Now that the H1N1 strain, which might potentially produce a pandemic, had been isolated, the Centers for Disease Control in the U.S. as well as other WHO Collaborating Centres were "tweaking" the virus in order to create a seed strain that would then be shipped to vaccine manufacturers, said Dr. Kieny. This would be completed by mid- to end-May, she said.

The Serum Institute of India can then innoculate the seed strain of the H1N1 virus into fertilised hen’s eggs or animal cells that can be grown in culture. Although use of eggs is the time-honoured method for making flu vaccines and is still the dominant technique in terms of production volumes, cell culture processes are catching on.

The Serum Institute would use both egg and cell culture methods, said Dr. Jadhav. Cell culture simplifies the purification steps needed to make the final vaccine and also reduces waste disposal problems afterwards. Besides, cell lines can be scaled up more quickly than with eggs to meet larger production needs. Just to make 50,000 doses of a flu vaccine, some 15,000 to 25,000 eggs might be required.
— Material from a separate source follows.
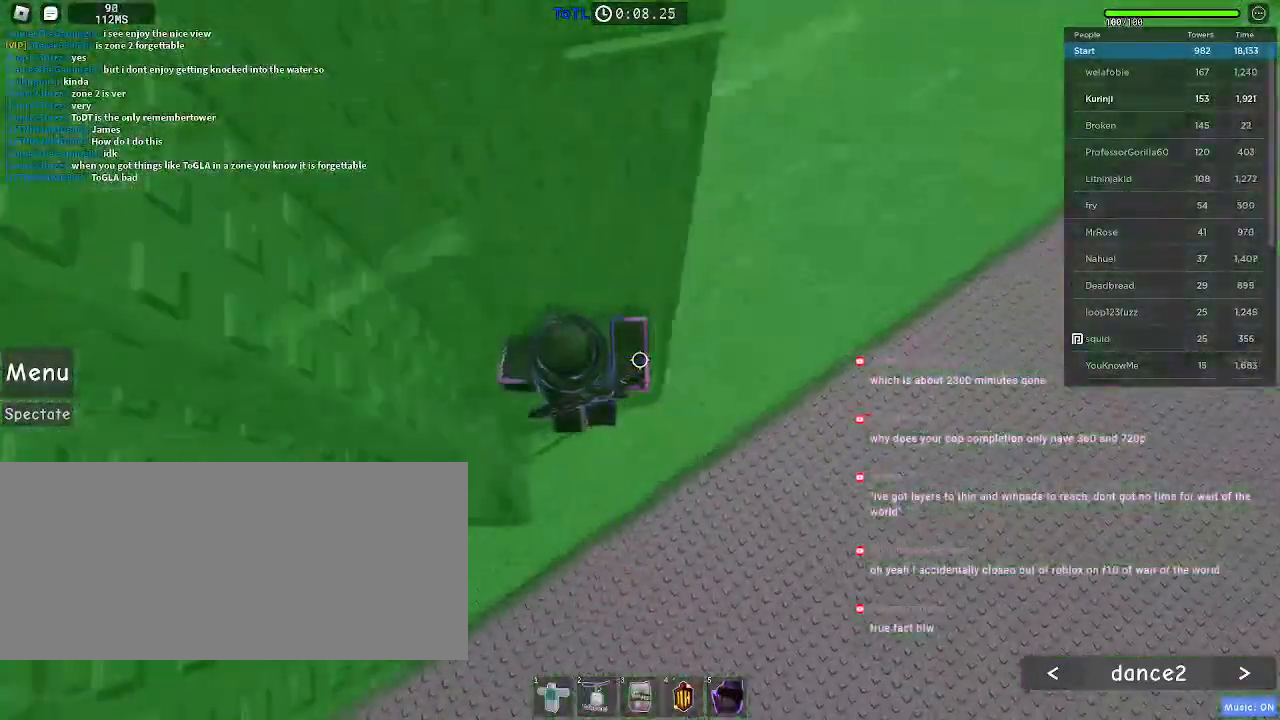
{"keys": [], "mouse": [], "events": [[100, "w", "down"], [333, "a", "up"], [483, "w", "up"]]}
Properly handling so many eggs “really becomes a very tedious job,” he pointed out.

But the Serum Institute currently has facilities that can undertake only pilot scale production of flu vaccines. Full-scale production of flu vaccines required a new facility that is built to meet high bio-security standards, observed Dr. Jadhav. Such a facility could take two years to set up.

When would the company decide whether or not to put up such a plant? “Once we get proof of concept that ... this vaccine is feasible and what we have made has already given good results in animal studies and maybe in the Phase I studies in human beings for safety, that is the point when we will discuss with the WHO about their strategy,” he said.

Question of sustainability

Moreover, as a manufacturer, “there has to be a definite market, there has to be sustainability in somebody taking off your production,” he pointed out. So purchase contracts with the government and international agencies are needed.

Besides, there had to be a market even after the flu pandemic subsided. The WHO has been pushing very hard for all countries to start using seasonal flu vaccines, noted Dr. Jadhav. For flu vaccine manufacturers, it is then easy to switch from making seasonal flu vaccines to a pandemic vaccine.

For the present, in order to meet global needs if the current swine flu turns pandemic, the WHO was discussing with manufacturers the issue of access to a part of their production “for the benefit of the poorest people in developing countries,” said Dr. Kieny during her press briefing.